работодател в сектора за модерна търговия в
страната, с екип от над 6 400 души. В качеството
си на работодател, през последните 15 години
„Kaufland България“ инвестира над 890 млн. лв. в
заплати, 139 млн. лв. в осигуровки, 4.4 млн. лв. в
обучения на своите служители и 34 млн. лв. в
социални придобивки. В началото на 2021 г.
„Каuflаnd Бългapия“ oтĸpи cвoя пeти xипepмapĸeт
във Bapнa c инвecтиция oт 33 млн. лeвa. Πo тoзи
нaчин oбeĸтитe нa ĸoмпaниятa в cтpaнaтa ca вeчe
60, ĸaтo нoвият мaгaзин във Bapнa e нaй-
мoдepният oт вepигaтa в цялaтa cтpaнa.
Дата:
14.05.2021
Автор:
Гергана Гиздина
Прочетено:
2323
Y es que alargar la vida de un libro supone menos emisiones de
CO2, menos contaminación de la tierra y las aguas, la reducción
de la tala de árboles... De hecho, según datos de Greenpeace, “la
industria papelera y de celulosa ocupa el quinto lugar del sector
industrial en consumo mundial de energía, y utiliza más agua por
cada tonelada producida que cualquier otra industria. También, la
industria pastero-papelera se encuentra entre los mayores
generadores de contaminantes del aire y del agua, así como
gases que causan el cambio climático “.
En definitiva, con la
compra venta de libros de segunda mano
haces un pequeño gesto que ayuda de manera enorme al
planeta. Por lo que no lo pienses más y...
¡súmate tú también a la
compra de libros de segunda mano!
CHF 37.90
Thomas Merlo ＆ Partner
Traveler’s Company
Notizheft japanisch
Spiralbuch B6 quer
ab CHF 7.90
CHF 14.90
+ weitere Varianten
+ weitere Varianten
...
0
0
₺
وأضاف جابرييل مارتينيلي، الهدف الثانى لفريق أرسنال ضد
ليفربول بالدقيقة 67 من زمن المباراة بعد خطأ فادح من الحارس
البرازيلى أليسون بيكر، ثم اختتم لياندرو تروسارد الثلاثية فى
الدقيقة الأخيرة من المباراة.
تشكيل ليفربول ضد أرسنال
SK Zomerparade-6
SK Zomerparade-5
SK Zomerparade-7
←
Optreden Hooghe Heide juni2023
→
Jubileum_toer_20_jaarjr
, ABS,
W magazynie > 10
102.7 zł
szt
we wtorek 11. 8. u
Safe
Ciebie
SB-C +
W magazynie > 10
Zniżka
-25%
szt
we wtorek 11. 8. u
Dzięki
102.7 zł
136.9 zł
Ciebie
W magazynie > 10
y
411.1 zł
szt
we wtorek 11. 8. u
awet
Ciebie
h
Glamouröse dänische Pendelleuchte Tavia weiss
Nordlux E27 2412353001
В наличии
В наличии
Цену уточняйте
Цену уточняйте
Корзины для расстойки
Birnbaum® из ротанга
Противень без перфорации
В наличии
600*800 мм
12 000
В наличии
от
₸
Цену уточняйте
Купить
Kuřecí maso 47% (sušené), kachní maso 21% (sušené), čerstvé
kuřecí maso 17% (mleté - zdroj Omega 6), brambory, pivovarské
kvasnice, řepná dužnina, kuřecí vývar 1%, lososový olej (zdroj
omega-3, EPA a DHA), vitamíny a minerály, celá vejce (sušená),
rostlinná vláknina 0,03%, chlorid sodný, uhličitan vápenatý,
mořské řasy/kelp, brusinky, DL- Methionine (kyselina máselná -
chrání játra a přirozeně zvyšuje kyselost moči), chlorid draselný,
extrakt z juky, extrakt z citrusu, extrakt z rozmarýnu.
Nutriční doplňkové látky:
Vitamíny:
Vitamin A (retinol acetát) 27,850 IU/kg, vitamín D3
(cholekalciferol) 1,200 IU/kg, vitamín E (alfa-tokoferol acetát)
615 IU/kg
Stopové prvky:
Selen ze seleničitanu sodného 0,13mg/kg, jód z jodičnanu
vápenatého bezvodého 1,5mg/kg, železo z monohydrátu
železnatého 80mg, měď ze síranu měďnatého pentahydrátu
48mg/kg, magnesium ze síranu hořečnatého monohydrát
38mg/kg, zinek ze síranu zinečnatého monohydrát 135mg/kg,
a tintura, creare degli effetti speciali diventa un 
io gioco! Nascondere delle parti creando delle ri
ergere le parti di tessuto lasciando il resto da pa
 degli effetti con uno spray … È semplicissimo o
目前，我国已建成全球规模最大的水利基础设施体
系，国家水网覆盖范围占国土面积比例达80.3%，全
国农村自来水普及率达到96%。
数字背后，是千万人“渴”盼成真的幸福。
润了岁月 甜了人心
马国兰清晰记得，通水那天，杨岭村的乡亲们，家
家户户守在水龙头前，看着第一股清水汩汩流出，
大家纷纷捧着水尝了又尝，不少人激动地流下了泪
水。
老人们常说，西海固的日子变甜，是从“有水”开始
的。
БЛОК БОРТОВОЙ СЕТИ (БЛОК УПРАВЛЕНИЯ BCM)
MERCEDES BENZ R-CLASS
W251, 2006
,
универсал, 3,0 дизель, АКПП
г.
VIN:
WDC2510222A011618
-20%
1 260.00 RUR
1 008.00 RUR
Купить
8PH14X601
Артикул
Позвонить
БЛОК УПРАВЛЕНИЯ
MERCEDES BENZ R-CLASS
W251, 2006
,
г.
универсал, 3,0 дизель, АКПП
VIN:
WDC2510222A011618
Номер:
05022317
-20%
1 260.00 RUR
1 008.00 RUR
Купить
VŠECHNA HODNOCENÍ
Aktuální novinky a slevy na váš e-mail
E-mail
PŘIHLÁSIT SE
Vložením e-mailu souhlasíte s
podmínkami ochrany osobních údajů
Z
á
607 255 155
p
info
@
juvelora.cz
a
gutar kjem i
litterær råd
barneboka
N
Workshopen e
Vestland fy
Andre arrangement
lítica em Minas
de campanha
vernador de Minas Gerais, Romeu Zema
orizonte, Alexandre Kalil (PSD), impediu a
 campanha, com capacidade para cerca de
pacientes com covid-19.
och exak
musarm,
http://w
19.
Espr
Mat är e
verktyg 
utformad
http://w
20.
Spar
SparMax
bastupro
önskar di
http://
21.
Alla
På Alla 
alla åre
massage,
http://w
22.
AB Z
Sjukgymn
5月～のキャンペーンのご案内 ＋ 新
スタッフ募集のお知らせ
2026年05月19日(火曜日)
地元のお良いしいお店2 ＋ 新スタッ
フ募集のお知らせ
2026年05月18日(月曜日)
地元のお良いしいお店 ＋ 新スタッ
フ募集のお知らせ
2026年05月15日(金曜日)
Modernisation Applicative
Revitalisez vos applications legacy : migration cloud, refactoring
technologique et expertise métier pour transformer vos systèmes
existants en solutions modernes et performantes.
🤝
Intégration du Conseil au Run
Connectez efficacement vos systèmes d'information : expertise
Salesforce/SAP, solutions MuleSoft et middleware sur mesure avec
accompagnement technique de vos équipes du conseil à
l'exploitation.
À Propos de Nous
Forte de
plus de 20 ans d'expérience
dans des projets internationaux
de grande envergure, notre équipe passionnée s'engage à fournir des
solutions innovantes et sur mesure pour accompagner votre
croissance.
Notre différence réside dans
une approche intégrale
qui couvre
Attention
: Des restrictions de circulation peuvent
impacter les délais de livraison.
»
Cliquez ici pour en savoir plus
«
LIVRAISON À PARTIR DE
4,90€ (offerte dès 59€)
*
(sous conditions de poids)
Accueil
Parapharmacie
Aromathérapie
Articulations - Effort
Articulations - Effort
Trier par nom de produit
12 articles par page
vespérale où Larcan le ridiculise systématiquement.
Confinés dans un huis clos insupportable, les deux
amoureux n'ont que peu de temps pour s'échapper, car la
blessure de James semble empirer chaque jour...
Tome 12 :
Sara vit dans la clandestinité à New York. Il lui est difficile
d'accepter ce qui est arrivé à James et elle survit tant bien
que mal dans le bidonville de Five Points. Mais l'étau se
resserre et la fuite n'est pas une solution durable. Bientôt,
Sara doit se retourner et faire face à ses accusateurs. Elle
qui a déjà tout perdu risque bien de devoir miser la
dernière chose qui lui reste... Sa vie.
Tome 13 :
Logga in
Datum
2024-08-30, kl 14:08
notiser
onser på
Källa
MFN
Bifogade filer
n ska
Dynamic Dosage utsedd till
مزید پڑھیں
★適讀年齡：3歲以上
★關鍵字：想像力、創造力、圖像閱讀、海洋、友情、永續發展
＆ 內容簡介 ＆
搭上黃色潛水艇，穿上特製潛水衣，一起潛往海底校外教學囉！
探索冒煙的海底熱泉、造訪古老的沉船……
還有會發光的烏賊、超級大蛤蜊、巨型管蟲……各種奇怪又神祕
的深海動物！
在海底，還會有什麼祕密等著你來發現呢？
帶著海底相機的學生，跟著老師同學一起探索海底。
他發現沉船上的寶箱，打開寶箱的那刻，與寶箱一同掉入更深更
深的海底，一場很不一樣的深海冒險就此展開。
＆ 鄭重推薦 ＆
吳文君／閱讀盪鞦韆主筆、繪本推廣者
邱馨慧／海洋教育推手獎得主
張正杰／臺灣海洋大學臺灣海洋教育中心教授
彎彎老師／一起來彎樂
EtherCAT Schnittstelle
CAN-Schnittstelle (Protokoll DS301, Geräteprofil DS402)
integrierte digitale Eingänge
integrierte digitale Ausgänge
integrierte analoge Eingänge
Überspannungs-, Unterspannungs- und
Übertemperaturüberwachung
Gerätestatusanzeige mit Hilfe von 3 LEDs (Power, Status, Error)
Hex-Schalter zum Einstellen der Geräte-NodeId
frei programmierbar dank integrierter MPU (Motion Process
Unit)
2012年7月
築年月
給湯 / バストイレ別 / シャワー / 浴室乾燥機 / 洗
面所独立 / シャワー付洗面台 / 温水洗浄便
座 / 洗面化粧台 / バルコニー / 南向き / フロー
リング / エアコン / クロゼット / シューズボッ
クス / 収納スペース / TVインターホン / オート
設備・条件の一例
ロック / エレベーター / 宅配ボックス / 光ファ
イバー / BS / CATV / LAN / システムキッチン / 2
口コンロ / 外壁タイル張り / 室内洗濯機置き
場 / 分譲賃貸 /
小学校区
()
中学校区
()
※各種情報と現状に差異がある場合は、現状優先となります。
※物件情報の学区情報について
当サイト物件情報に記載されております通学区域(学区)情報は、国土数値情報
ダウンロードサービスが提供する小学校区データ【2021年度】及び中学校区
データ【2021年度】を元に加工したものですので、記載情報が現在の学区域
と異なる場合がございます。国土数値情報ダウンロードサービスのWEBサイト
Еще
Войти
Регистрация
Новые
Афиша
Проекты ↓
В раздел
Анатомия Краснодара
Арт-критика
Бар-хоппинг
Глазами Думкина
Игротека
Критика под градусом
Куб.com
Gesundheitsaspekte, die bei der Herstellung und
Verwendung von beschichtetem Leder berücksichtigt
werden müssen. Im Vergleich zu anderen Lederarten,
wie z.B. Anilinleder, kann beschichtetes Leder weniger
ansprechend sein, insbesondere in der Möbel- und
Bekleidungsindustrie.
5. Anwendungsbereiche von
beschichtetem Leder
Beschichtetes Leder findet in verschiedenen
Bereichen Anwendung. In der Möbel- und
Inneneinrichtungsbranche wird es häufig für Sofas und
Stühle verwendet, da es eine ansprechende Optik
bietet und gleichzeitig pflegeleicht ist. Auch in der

> Assignment:
The answer must consist of every line from the entries above that contains the string "menos".

> Exercise response:
Y es que alargar la vida de un libro supone menos emisiones de
CO2, menos contaminación de la tierra y las aguas, la reducción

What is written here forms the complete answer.